Over the years our guides have learned a few tricks when it comes to overnight hiking. And we know how valuable local knowledge is. When you’re on the trail you’ll want all sorts of information about the area you’re hiking in, its history, the plants, birds, even the elevation changes for each day – your guides can share that with you. And that kind of knowledge adds so much to an experience in the backcountry. They’ll also share a few secrets to having a successful trip, the kind of things you didn’t know you needed to know, or to pack. They’ll take you to the best viewpoints for the perfect photo, and tell you how to make your own pillow – no need to pack one. All you have to do is turn your sleeping bag stuff bag inside out, and fill it with your spare clothes. Now you can rest easy!

A group of hikers and their guide stand on a ridgeline.
Guide Andy, and his group of adventurers on Robert’s Ridge in Nelson Lakes National Park.

Our guides have comprehensive training in all sorts of areas, some of which we hope they’ll never need. They’re trained in outdoor first aid, efficient radio communications, and river crossing techniques, to name a few. And they’re also backed up by an awesome Operations Team here at Active HQ. The team is always just a phone call away, anytime day or night.

Two hikers on the trail, a river running beside, and a small aircraft flying overhead.
To hike in Siberia Valley you’ll need to catch a plane in!

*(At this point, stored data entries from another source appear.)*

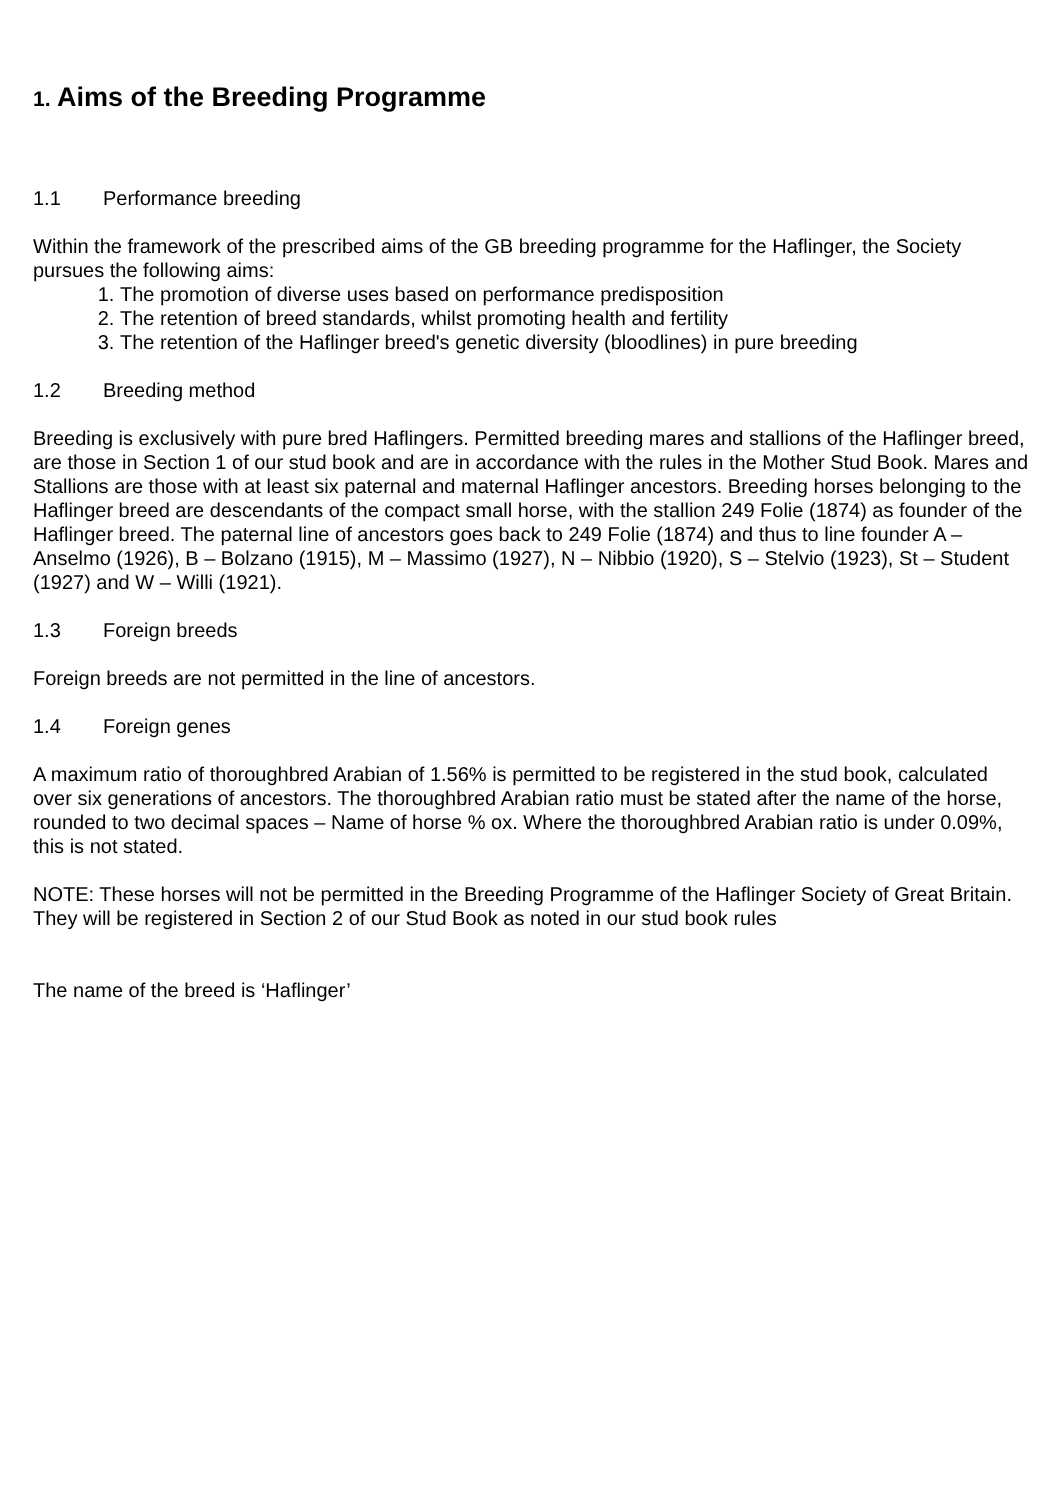1. Aims of the Breeding Programme
1.1 Performance breeding
Within the framework of the prescribed aims of the GB breeding programme for the Haflinger, the Society pursues the following aims:
1. The promotion of diverse uses based on performance predisposition
2. The retention of breed standards, whilst promoting health and fertility
3. The retention of the Haflinger breed's genetic diversity (bloodlines) in pure breeding
1.2 Breeding method
Breeding is exclusively with pure bred Haflingers. Permitted breeding mares and stallions of the Haflinger breed, are those in Section 1 of our stud book and are in accordance with the rules in the Mother Stud Book. Mares and Stallions are those with at least six paternal and maternal Haflinger ancestors. Breeding horses belonging to the Haflinger breed are descendants of the compact small horse, with the stallion 249 Folie (1874) as founder of the Haflinger breed. The paternal line of ancestors goes back to 249 Folie (1874) and thus to line founder A – Anselmo (1926), B – Bolzano (1915), M – Massimo (1927), N – Nibbio (1920), S – Stelvio (1923), St – Student (1927) and W – Willi (1921).
1.3 Foreign breeds
Foreign breeds are not permitted in the line of ancestors.
1.4 Foreign genes
A maximum ratio of thoroughbred Arabian of 1.56% is permitted to be registered in the stud book, calculated over six generations of ancestors. The thoroughbred Arabian ratio must be stated after the name of the horse, rounded to two decimal spaces – Name of horse % ox. Where the thoroughbred Arabian ratio is under 0.09%, this is not stated.
NOTE: These horses will not be permitted in the Breeding Programme of the Haflinger Society of Great Britain. They will be registered in Section 2 of our Stud Book as noted in our stud book rules
The name of the breed is ‘Haflinger’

Everyone’s number one priority in the outdoors is safety, especially on multiday hikes. Because of its separation from other large land masses, New Zealand gets some very interesting weather. Add that to the geography of the country, and particularly the South Island, with the Southern Alps dictating weather patterns as they do, and we end up with very changeable conditions. Our local guides have spent their lives amongst those conditions, and are always prepared for four seasons in one day. They’ll approach every hike with a plan A, a plan B, and often a plan C. Rivers can change course, or rise rapidly, groups can be super keen and want to hike further, or struggling, and need to do less, or rest more often. A guide is ready for anything, they’ve seen it all before, they’ll react calmly, and smoothly, and ensure you’re comfortable and safe.

Panoramic shot of glacial lake, icebergs floating, and a group sitting on the shore.
Icebergs floating in Crucible Lake in Mt Aspiring National Park. The kind of place you wouldn’t know to visit without a guide!

Our guides are also logistical magicians, and they work in pairs. You’ll hop off the bus for a hike from A, and the bus will pick you up at B just as you arrive off the trail, or back at civilisation from the hills. They’ll also give you some advice on the best way to ensure you get a comfy bed when you arrive at each hut – if it’s not pre booked. Your guides will carry the little extras, like bug repellent, hand sanitizer, and candles too. They’ve spent heaps of time in the hills, they know exactly what you need for a perfect trip. And to top it all off, they’re masters of the backcountry cooker! You’ll be fed delicious, nutritious meals after a day’s hiking, and wake up ready to go again.

 Why go guided recap

  1. Knowledge of flora, fauna, mountains, rivers, and viewpoints.
  2. Tricks of the trade e.g how to pack your bag, or make a pillow.
  3. Comprehensive safety training.
  4. Backed up by an Operations Team.
  5. Experience of the conditions – plan Bs+Cs in place.
  6. Logistics – arranging transport, organising beds, putting up tents.
  7. Providing the small things that are easily forgotten – bug repellent, hand sanitizer etc.
  8. Excellent cooks.

We’d advise…

So if you’re itching to head out into the hills, and see what the real New Zealand is all about, we reckon your best bet is to do so with a local guide. The best advice we can give you though, is to embrace the whole experience, trust in your guides, and keep in mind that it’s sharing these experiences that makes them special. Head for the hills willing to share your space, and your stories, because it’s the story that you’ll remember long after you’ve taken your boots off.